One more important aspect is the speed at which the virus leaves the infected cell. If the virus “gets trapped” inside and does not leave, it accumulates, which leads to the death of the cell and prevents the infection from spreading. However, if the secretion is too active, the virus quickly leaves the cell, but does not have time to multiply within it.

The model showed a nonlinear dependence: the maximum overall viral load (the area under the curve reflecting the “severity” of the infection) is achieved at a moderate secretion rate. This discovery may be significant for drug development: blocking the virus release is a standard strategy, but the modeling results suggest that in some cases, on the contrary, accelerating the virus release from cells could reduce its intracellular replication and the overall load on the organism.

From theory to practice

The created model differs not only in the depth of elaboration of biological mechanisms but also in computational efficiency. It allows simulating 30 days of infection in less than a minute on a regular computer. This makes it a convenient tool for studying individual features of disease progression as well as for searching for optimal drug targets.

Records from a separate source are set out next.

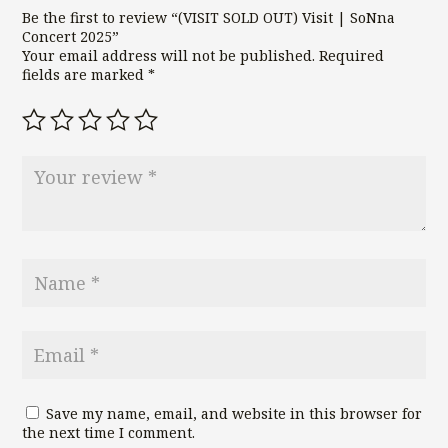
Be the first to review “(VISIT SOLD OUT) Visit | SoNna
Concert 2025”
Your email address will not be published.
Required
fields are marked
*
Save my name, email, and website in this browser for
the next time I comment.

“It is easy to adapt ours to specific viruses. In the future, we plan to supplement it with blocks describing the pharmacokinetics of drugs and adaptive immunity. This will allow not only to predict the course of infection but also to select personalized treatment schemes, choosing between interferon stimulators and antiviral drugs that affect secretion and replication,” they notedauthors of the work.

The work of scientists demonstrates how modern mathematics helps to decipher the finest mechanisms of interaction between humans and viruses. Understanding the “rules of the game” inside the cell is the key to developing more effective strategies to combat infections, whether well-known ones like COVID-19 and HIV or future epidemic threats.